Jane gave her a searching look. “You know what you are saying? I mean, what he might take dying to mean?”
“It’s how I want him to take it.”
“Madam, I did not realize that the two of you had gone so far.”
“We have not—that’s
why I’m dying for him!”
“Be careful, I beg of you.” Jane looked frightened. “What if he gets you with child?”
“We won’t go that far! But there are other ways of giving pleasure.”
“Don’t I know it.” Jane’s voice was bitter.
“What do you mean?” Katheryn realized she knew very little about her friend.
“My late husband did things to me I could never bring myself to describe, and never will,” Jane muttered. Rarely did she mention Lord Rochford to Katheryn, and it was now easy to see why. “Of course, Mr. Culpeper is not like that,” she said hastily. “All I ask is that you be prudent. I would not deny you your pleasures.” Her voice turned brisk. “I will go and find Mr. Culpeper. If the coast is clear, I will bring him to you.”
* * *
—
That night, Katheryn let Tom discover the secrets of her body and pleasure her. The ecstasy he aroused in her was such that it was almost like a spiritual experience, consuming her whole being. She was tempted to give herself to him, but she had retained some vestige of reason and made him desist before they both got completely carried away.
Afterward, they lay together on her bed. How long would they have to go on like this? she asked herself. How long before she could be his completely?

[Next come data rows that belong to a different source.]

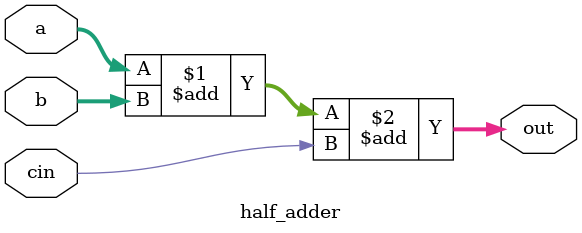
<source format=v>
`timescale 1ns / 1ps
module multiplier8bit(a,b,out, clk, start,working);
output [15:0] out;
output working;
input [7:0] a,b;
input clk, start;
reg [7:0] A, Q, M;
reg Q_1;
reg [3:0] count;
wire [7:0] sum, difference;
always @(posedge clk)
begin
if (start) begin
A <= 8'b0;
M <= a;
Q <= b;
Q_1 <= 1'b0;
count <= 4'b0;
end
else begin
case ({Q[0], Q_1})
2'b0_1 : {A, Q, Q_1} <= {sum[7], sum, Q};
2'b1_0 : {A, Q, Q_1} <= {difference[7], difference, Q};
default: {A, Q, Q_1} <= {A[7], A, Q};
endcase
count <= count + 1'b1;
end
end
half_adder adder (sum, A, M, 1'b0);
half_adder subtracter (difference, A, ~M, 1'b1);
assign out = {A, Q};
assign working = (count < 8);
endmodule


module half_adder(out, a, b, cin);
output [7:0] out;
input [7:0] a;
input [7:0] b;
input cin;
assign out = a + b + cin;
endmodule

</source>
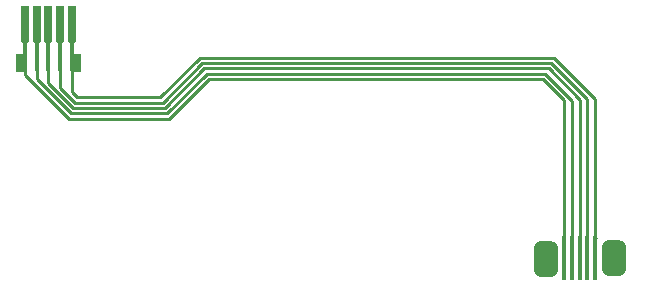
<source format=gbr>
%TF.GenerationSoftware,KiCad,Pcbnew,(5.99.0-10509-g065f85b504)*%
%TF.CreationDate,2021-07-11T16:04:47-06:00*%
%TF.ProjectId,OTG_Flex,4f54475f-466c-4657-982e-6b696361645f,1.1*%
%TF.SameCoordinates,Original*%
%TF.FileFunction,Copper,L1,Top*%
%TF.FilePolarity,Positive*%
%FSLAX46Y46*%
G04 Gerber Fmt 4.6, Leading zero omitted, Abs format (unit mm)*
G04 Created by KiCad (PCBNEW (5.99.0-10509-g065f85b504)) date 2021-07-11 16:04:47*
%MOMM*%
%LPD*%
G01*
G04 APERTURE LIST*
G04 Aperture macros list*
%AMRoundRect*
0 Rectangle with rounded corners*
0 $1 Rounding radius*
0 $2 $3 $4 $5 $6 $7 $8 $9 X,Y pos of 4 corners*
0 Add a 4 corners polygon primitive as box body*
4,1,4,$2,$3,$4,$5,$6,$7,$8,$9,$2,$3,0*
0 Add four circle primitives for the rounded corners*
1,1,$1+$1,$2,$3*
1,1,$1+$1,$4,$5*
1,1,$1+$1,$6,$7*
1,1,$1+$1,$8,$9*
0 Add four rect primitives between the rounded corners*
20,1,$1+$1,$2,$3,$4,$5,0*
20,1,$1+$1,$4,$5,$6,$7,0*
20,1,$1+$1,$6,$7,$8,$9,0*
20,1,$1+$1,$8,$9,$2,$3,0*%
%AMFreePoly0*
4,1,9,0.350000,-1.000000,0.200000,-1.150000,0.200000,-3.500000,-0.200000,-3.500000,-0.200000,-1.150000,-0.350000,-1.000000,-0.350000,2.000000,0.350000,2.000000,0.350000,-1.000000,0.350000,-1.000000,$1*%
%AMFreePoly1*
4,1,5,3.000000,-0.200000,-0.800000,-0.200000,-0.800000,0.200000,3.000000,0.200000,3.000000,-0.200000,3.000000,-0.200000,$1*%
G04 Aperture macros list end*
%TA.AperFunction,ConnectorPad*%
%ADD10R,0.800000X1.500000*%
%TD*%
%TA.AperFunction,ConnectorPad*%
%ADD11FreePoly0,0.000000*%
%TD*%
%TA.AperFunction,SMDPad,CuDef*%
%ADD12FreePoly1,90.000000*%
%TD*%
%TA.AperFunction,SMDPad,CuDef*%
%ADD13RoundRect,0.500000X-0.500000X-1.000000X0.500000X-1.000000X0.500000X1.000000X-0.500000X1.000000X0*%
%TD*%
%TA.AperFunction,Conductor*%
%ADD14C,0.250000*%
%TD*%
G04 APERTURE END LIST*
D10*
%TO.P,J2,1,Pin_1*%
%TO.N,Net-(J1-Pad1)*%
X146806200Y-92145659D03*
D11*
X147206200Y-89395659D03*
%TO.P,J2,2,Pin_2*%
%TO.N,Net-(J1-Pad2)*%
X148206200Y-89395659D03*
%TO.P,J2,3,Pin_3*%
%TO.N,Net-(J1-Pad3)*%
X149206200Y-89395659D03*
%TO.P,J2,4,Pin_4*%
%TO.N,Net-(J1-Pad4)*%
X150206200Y-89395659D03*
%TO.P,J2,5,Pin_5*%
%TO.N,Net-(J1-Pad5)*%
X151206200Y-89395659D03*
D10*
X151606200Y-92145659D03*
%TD*%
D12*
%TO.P,J1,1,Pin_1*%
%TO.N,Net-(J1-Pad1)*%
X192880000Y-109735000D03*
%TO.P,J1,2,Pin_2*%
%TO.N,Net-(J1-Pad2)*%
X193530000Y-109755000D03*
%TO.P,J1,3,Pin_3*%
%TO.N,Net-(J1-Pad3)*%
X194180000Y-109755000D03*
%TO.P,J1,4,Pin_4*%
%TO.N,Net-(J1-Pad4)*%
X194830000Y-109755000D03*
%TO.P,J1,5,Pin_5*%
%TO.N,Net-(J1-Pad5)*%
X195480000Y-109755000D03*
D13*
%TO.P,J1,6*%
%TO.N,N/C*%
X197080000Y-108695000D03*
X191330000Y-108705000D03*
%TD*%
D14*
%TO.N,Net-(J1-Pad5)*%
X162043809Y-91699320D02*
X191978520Y-91699320D01*
X158683270Y-95059859D02*
X162043809Y-91699320D01*
X151206200Y-89395659D02*
X151206200Y-94601941D01*
X195503800Y-95224600D02*
X195503800Y-108407200D01*
X151206200Y-94601941D02*
X151664118Y-95059859D01*
X191978520Y-91699320D02*
X195503800Y-95224600D01*
X151664118Y-95059859D02*
X158683270Y-95059859D01*
X195503800Y-106934000D02*
X195554600Y-106984800D01*
%TO.N,Net-(J1-Pad4)*%
X191742958Y-92148840D02*
X162230006Y-92148840D01*
X158869467Y-95509379D02*
X151477921Y-95509379D01*
X158869467Y-95509379D02*
X153332120Y-95509379D01*
X151477921Y-95509379D02*
X150206200Y-94237659D01*
X194830000Y-109755000D02*
X194830000Y-95235882D01*
X194830000Y-95235882D02*
X191742958Y-92148840D01*
X150206200Y-94237659D02*
X150206200Y-89395659D01*
X162230006Y-92148840D02*
X158869467Y-95509379D01*
%TO.N,Net-(J1-Pad3)*%
X159055665Y-95958899D02*
X162416206Y-92598360D01*
X153875501Y-95958899D02*
X159055665Y-95958899D01*
X149206200Y-93873377D02*
X151291724Y-95958899D01*
X194208400Y-95250000D02*
X194208400Y-107823000D01*
X162416206Y-92598360D02*
X191556760Y-92598360D01*
X153875501Y-95958899D02*
X153990160Y-95958899D01*
X151291724Y-95958899D02*
X153875501Y-95958899D01*
X149206200Y-89395659D02*
X149206200Y-93873377D01*
X191556760Y-92598360D02*
X194208400Y-95250000D01*
%TO.N,Net-(J1-Pad2)*%
X193530000Y-95332883D02*
X191244997Y-93047880D01*
X159241863Y-96408419D02*
X153771600Y-96408419D01*
X148206200Y-93509092D02*
X151105527Y-96408419D01*
X148206200Y-89395659D02*
X148206200Y-93509092D01*
X151105527Y-96408419D02*
X154328040Y-96408419D01*
X193530000Y-109755000D02*
X193530000Y-95332883D01*
X162602403Y-93047880D02*
X159241863Y-96408419D01*
X191244997Y-93047880D02*
X162602403Y-93047880D01*
%TO.N,Net-(J1-Pad1)*%
X159428061Y-96857939D02*
X150919330Y-96857939D01*
X192880000Y-109735000D02*
X192880000Y-95318600D01*
X191058800Y-93497400D02*
X162788600Y-93497400D01*
X150919330Y-96857939D02*
X147206200Y-93144809D01*
X162788600Y-93497400D02*
X159428061Y-96857939D01*
X147206200Y-93144809D02*
X147206200Y-89395659D01*
X192880000Y-95318600D02*
X191058800Y-93497400D01*
%TD*%
M02*

</source>
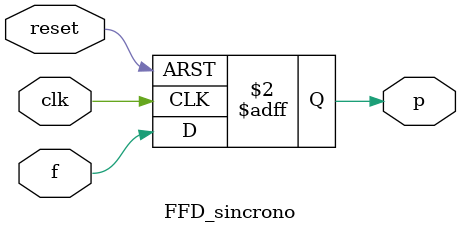
<source format=v>
module FFD_sincrono(input wire clk,reset,f, output reg p); 

always @ (posedge clk, posedge reset)
	begin 
	if (reset) 
		p <= 1; 
	else 
		p <= f; 
end 
endmodule 

</source>
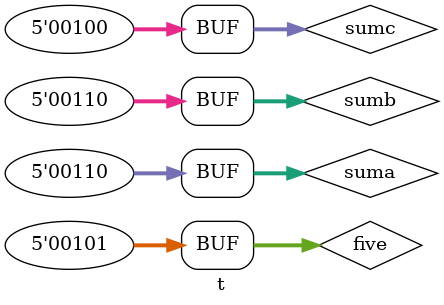
<source format=v>

module t ();

   // This isn't a width violation, as +/- 1'b1 is a common idiom
   // that's fairly harmless
   wire [4:0] five = 5'd5;
   wire [4:0] suma = five + 1'b1;
   wire [4:0] sumb = 1'b1 + five;
   wire [4:0] sumc = five - 1'b1;

endmodule

</source>
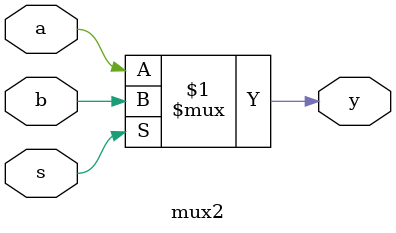
<source format=sv>
module mux2(a,b,s,y);
input logic a,b,s;
output logic y;

assign y=s?b:a;

endmodule


</source>
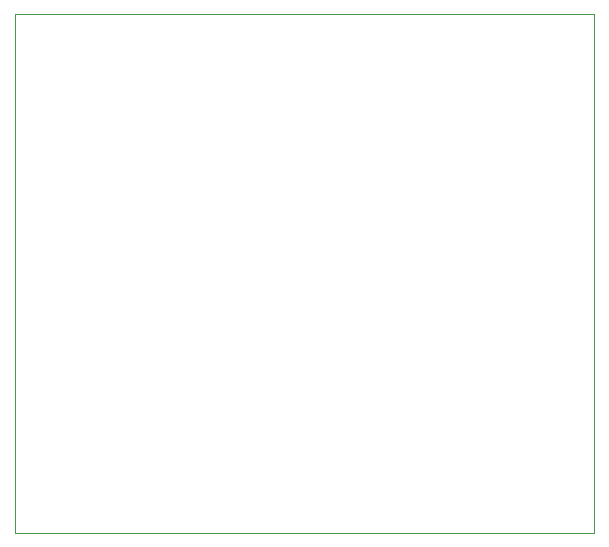
<source format=gbr>
%FSLAX46Y46*%
G04 Gerber Fmt 4.6, Leading zero omitted, Abs format (unit mm)*
G04 Created by KiCad (PCBNEW (2014-10-27 BZR 5228)-product) date 28/06/2015 08:06:50*
%MOMM*%
G01*
G04 APERTURE LIST*
%ADD10C,0.100000*%
G04 APERTURE END LIST*
D10*
X115000000Y-96000000D02*
X164000000Y-96000000D01*
X164000000Y-140000000D02*
X115000000Y-140000000D01*
X115000000Y-140000000D02*
X115000000Y-96000000D01*
X164000000Y-96000000D02*
X164000000Y-140000000D01*
M02*

</source>
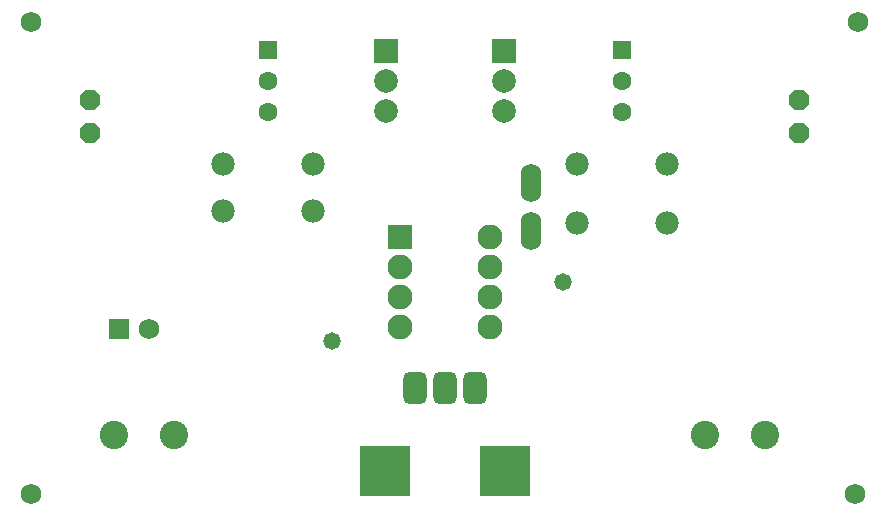
<source format=gbs>
G04*
G04 #@! TF.GenerationSoftware,Altium Limited,CircuitMaker,2.2.1 (2.2.1.6)*
G04*
G04 Layer_Color=8150272*
%FSLAX44Y44*%
%MOMM*%
G71*
G04*
G04 #@! TF.SameCoordinates,B7FF0B77-2EFF-419A-B724-F2A86093BB65*
G04*
G04*
G04 #@! TF.FilePolarity,Negative*
G04*
G01*
G75*
%ADD21O,1.7272X3.2512*%
%ADD22C,1.7272*%
%ADD23P,1.8695X8X292.5*%
%ADD24C,1.9812*%
%ADD25C,2.1082*%
%ADD26R,2.1082X2.1082*%
G04:AMPARAMS|DCode=27|XSize=1.9812mm|YSize=2.7432mm|CornerRadius=0.5461mm|HoleSize=0mm|Usage=FLASHONLY|Rotation=180.000|XOffset=0mm|YOffset=0mm|HoleType=Round|Shape=RoundedRectangle|*
%AMROUNDEDRECTD27*
21,1,1.9812,1.6510,0,0,180.0*
21,1,0.8890,2.7432,0,0,180.0*
1,1,1.0922,-0.4445,0.8255*
1,1,1.0922,0.4445,0.8255*
1,1,1.0922,0.4445,-0.8255*
1,1,1.0922,-0.4445,-0.8255*
%
%ADD27ROUNDEDRECTD27*%
%ADD28R,4.2672X4.2672*%
%ADD29R,1.7272X1.7272*%
%ADD30C,2.4032*%
%ADD31C,2.0032*%
%ADD32R,2.0032X2.0032*%
%ADD33R,1.6032X1.6032*%
%ADD34C,1.6032*%
%ADD35C,1.4732*%
G54D21*
X472750Y313820D02*
D03*
Y273180D02*
D03*
G54D22*
Y318900D02*
D03*
Y268100D02*
D03*
X747634Y50460D02*
D03*
X50000Y450000D02*
D03*
X750000D02*
D03*
X150000Y190000D02*
D03*
X50000Y50000D02*
D03*
G54D23*
X100000Y355776D02*
D03*
Y384000D02*
D03*
X700000D02*
D03*
Y355776D02*
D03*
G54D24*
X211899Y330000D02*
D03*
X288099D02*
D03*
X511901Y280000D02*
D03*
X588101D02*
D03*
X588099Y330000D02*
D03*
X511899D02*
D03*
X211901Y290000D02*
D03*
X288101D02*
D03*
G54D25*
X438100Y191900D02*
D03*
Y217300D02*
D03*
Y242700D02*
D03*
Y268100D02*
D03*
X361900Y191900D02*
D03*
Y217300D02*
D03*
Y242700D02*
D03*
G54D26*
Y268100D02*
D03*
G54D27*
X374600Y140000D02*
D03*
X400000D02*
D03*
X425400D02*
D03*
G54D28*
X349200Y70150D02*
D03*
X450800D02*
D03*
G54D29*
X124600Y190000D02*
D03*
G54D30*
X170800Y100000D02*
D03*
X120000D02*
D03*
X670800D02*
D03*
X620000D02*
D03*
G54D31*
X450000Y374600D02*
D03*
Y400000D02*
D03*
X350000Y374600D02*
D03*
Y400000D02*
D03*
G54D32*
X450000Y425400D02*
D03*
X350000D02*
D03*
G54D33*
X550000Y426000D02*
D03*
X250000D02*
D03*
G54D34*
X550000Y374000D02*
D03*
Y400000D02*
D03*
X250000Y374000D02*
D03*
Y400000D02*
D03*
G54D35*
X304500Y180000D02*
D03*
X499750Y229750D02*
D03*
M02*

</source>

Then she realized what that would mean, and guilt flooded her. It was something she was growing accustomed to living with daily.
* * *
—
At Hatfield, near Doncaster, a week later, they stayed in an ancient Norman manor house that afforded them little beyond the spartan comforts of another age. But the hunting at Hatfield Chase was excellent: Henry and his companions shot nearly four hundred deer in two days.
Katheryn had not gone with them. She was suffering menstrual pains and had to lie down for a while with a hot brick wrapped in flannel pressed to her belly. Another month gone with no sign of a child. How long would Henry’s patience last? He had been so loving to her lately—but he might not continue so if she failed him in the one thing that counted.